Monday, May 3, 2010

Whatever Happened to the Third Way?

Back in the Nineties, Bill Clinton and Tony Blair were advertising something new in politics. They called it a Third Way between left and right.

Bill Clinton talked about the New Democrats that understood the limits of big government and got elected when Ross Perot split the conservative vote, and Tony Blair led a rejuvenated New Labour Party to a stunning victory in 1997.

How then did the Democrats offer up Barack Obama with his trillion dollar stimulus and his two trillion dollar ObamaCare? And how come that the Labour Party in Britain is running third in the polls for the General Election on Thursday? That set Michael Barone wondering what had happened to the "Third Way."

Both parties have moved well to the left. Barack Obama and Blair's successor, Gordon Brown, head governments that are running budget deficits of 10 percent of gross domestic product. Both are promoting higher taxes and expansion of government programs.

So what's so wrong with the Third Way strategy that both parties have dumped it? There's no indication that the Third Way has lost popularity with the voters. But the "lurch to the left" has certainly run into trouble, so much so that the left is blaming the voters as bigots (Britain) and racists (US).

The answer to the problem is simple. The liberal elite in both countries never really believed in the Third Way. The Third Way was always just a tactical maneuver.

Instead the liberal elite believes in itself. It believes that the enlightened elite should guide the political sector and that the political sector should closely micromanage the economic sector. The moral/cultural sector should stay out of it except when it speaks with a liberal or secular voice.

There's no point in being an enlightened, educated elite unless you get the power and the prestige as well. A lightly regulated, self-responsible economic sector would be no fun at all to the liberal elite, for it would suggest that the elite and its expertise was unnecessary.

The fact is that this is nothing new. Ever since Rousseau in the 18th century the educated class has believed that it was born to rule, and it has argued tirelessly that nobody else was morally or ethically fit to rule. Not the middle class, not the capitalists, and certainly not the religious leaders. And of course the working class, bless their hearts, needed guidance.

There's a problem with this political philosophy. It is that the educated elite knows nothing about the practical things of making and doing. It wants to stand around naming and blaming, taxing and spending. And it also wants to thrill to the roar of the crowd. But its plans and programs always end in corruption and failure.

There will be more "Third Ways" in our future, and more New Democrats and New Labours. The liberal educated elite moves tactically to the center whenever it needs to. But after it gets elected it soon gets back to its old habits, and we end up with Obamas and Browns.

One wag recently went to the London zoo and decided that Gordon Brown "is like a camel in a filthy mood."

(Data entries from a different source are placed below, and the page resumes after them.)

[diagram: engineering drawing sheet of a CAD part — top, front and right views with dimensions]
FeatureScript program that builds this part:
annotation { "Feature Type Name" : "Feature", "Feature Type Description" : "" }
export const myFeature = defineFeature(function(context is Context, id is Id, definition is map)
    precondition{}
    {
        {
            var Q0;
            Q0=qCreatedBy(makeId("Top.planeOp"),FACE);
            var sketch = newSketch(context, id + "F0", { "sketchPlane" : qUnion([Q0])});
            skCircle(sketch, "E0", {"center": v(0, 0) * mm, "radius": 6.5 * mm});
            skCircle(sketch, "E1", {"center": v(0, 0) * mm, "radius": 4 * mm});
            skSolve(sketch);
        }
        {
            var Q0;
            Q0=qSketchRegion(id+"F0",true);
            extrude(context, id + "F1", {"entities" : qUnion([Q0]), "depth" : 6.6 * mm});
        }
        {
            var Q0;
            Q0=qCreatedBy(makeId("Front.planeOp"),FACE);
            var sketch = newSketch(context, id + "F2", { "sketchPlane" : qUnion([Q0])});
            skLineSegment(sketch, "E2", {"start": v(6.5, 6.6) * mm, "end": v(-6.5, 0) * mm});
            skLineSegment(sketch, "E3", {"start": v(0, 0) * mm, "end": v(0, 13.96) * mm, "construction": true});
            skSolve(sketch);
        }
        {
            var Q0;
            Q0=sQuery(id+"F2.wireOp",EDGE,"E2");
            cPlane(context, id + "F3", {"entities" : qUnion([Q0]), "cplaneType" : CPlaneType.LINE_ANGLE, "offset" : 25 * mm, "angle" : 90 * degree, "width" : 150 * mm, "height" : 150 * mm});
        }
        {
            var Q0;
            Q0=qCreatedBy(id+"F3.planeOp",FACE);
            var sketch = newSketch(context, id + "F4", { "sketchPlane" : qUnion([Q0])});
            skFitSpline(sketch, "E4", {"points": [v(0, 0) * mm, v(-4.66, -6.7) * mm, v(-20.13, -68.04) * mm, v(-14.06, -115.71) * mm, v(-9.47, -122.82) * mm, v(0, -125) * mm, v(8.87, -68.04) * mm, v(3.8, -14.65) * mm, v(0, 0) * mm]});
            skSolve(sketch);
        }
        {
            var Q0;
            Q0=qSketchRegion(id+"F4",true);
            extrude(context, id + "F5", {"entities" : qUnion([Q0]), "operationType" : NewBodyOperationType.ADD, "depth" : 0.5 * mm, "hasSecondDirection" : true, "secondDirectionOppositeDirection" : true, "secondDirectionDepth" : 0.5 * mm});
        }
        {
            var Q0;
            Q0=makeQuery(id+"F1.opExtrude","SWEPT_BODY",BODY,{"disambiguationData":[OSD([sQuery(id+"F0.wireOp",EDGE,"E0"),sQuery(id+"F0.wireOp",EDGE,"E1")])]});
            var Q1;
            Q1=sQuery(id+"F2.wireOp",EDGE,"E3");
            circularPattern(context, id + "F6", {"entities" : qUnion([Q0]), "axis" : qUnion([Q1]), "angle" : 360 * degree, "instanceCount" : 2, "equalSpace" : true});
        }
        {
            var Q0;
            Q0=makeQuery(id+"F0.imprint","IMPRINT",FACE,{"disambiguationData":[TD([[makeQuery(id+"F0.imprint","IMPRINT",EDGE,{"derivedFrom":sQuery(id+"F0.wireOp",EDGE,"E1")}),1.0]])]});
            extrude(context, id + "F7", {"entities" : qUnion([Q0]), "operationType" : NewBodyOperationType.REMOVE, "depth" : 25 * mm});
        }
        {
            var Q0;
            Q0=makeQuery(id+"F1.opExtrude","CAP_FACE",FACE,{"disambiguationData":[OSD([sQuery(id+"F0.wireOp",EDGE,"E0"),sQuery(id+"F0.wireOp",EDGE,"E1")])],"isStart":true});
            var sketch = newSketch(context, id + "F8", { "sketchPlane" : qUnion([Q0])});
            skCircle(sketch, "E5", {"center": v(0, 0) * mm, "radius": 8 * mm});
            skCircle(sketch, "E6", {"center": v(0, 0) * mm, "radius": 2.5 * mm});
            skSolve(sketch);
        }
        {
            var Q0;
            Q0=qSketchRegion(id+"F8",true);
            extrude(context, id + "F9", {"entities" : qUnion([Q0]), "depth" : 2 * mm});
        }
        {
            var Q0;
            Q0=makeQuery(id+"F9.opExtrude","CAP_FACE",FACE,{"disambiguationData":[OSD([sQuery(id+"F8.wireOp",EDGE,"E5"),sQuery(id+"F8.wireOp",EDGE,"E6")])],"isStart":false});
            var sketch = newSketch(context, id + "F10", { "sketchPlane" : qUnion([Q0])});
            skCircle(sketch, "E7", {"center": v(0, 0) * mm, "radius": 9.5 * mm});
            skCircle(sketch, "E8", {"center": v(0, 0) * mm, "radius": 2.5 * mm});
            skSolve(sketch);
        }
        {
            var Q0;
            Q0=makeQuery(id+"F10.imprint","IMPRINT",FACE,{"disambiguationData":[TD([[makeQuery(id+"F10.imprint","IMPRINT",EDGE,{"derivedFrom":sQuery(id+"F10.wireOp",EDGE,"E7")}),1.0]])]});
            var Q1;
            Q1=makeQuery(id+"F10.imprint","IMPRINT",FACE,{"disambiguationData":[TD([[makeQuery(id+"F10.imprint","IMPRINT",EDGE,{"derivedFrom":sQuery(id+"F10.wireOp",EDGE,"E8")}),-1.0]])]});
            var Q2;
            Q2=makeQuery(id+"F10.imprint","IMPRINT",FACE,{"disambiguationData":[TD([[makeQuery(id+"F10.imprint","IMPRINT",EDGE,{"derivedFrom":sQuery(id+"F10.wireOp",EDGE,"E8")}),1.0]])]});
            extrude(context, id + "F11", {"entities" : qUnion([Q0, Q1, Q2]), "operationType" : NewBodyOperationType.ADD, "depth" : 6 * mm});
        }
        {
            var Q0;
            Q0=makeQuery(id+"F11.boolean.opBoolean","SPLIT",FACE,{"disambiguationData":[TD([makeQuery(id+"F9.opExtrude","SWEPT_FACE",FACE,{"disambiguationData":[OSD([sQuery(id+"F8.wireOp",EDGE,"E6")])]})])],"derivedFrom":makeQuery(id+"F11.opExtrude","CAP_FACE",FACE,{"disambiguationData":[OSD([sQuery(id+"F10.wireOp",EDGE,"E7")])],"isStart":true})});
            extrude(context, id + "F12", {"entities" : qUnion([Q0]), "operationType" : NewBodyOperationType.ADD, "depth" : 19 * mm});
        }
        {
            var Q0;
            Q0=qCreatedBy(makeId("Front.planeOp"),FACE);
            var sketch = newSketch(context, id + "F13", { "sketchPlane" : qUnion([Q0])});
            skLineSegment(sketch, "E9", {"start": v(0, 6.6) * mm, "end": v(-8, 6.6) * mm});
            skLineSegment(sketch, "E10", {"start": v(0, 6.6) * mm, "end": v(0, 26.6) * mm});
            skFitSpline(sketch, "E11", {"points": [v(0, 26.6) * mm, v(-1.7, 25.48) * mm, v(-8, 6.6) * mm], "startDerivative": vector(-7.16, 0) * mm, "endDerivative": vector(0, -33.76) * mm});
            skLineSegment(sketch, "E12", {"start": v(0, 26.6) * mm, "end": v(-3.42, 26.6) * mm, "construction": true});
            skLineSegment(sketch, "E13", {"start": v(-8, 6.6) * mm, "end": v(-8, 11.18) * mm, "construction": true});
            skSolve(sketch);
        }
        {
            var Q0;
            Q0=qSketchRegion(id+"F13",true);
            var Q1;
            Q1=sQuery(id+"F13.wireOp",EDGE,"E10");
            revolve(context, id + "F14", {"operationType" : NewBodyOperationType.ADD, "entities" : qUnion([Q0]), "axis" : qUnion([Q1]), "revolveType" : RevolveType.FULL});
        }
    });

Who knows what Barack Obama will look like after another year or two as president?

1 comment:

  1. Yea, the problem with the educated, liberal elite is that they have a nasty tendency to use and follow facts and science. And the most apparent fact these days is that a "lightly regulated, self-responsible economic sector" just brought about the worst recession since the Great Depression. Another fact is that both parties, under the influence of the wealthy and corporate, have shifted right, not left. Our enemy is the free-market capitalists who advocate a low-tax, low-service society. The conservative members of the US Supreme Court just handed over to corporations the right to free speech that should belong to the people. And a deregulated oil well whose owners avoided paying $500,000 for a shut off device is destroying the environment and the economy of the Gulf states if not the whole country. That's what this shift to the right has brought us, friend. Get some facts.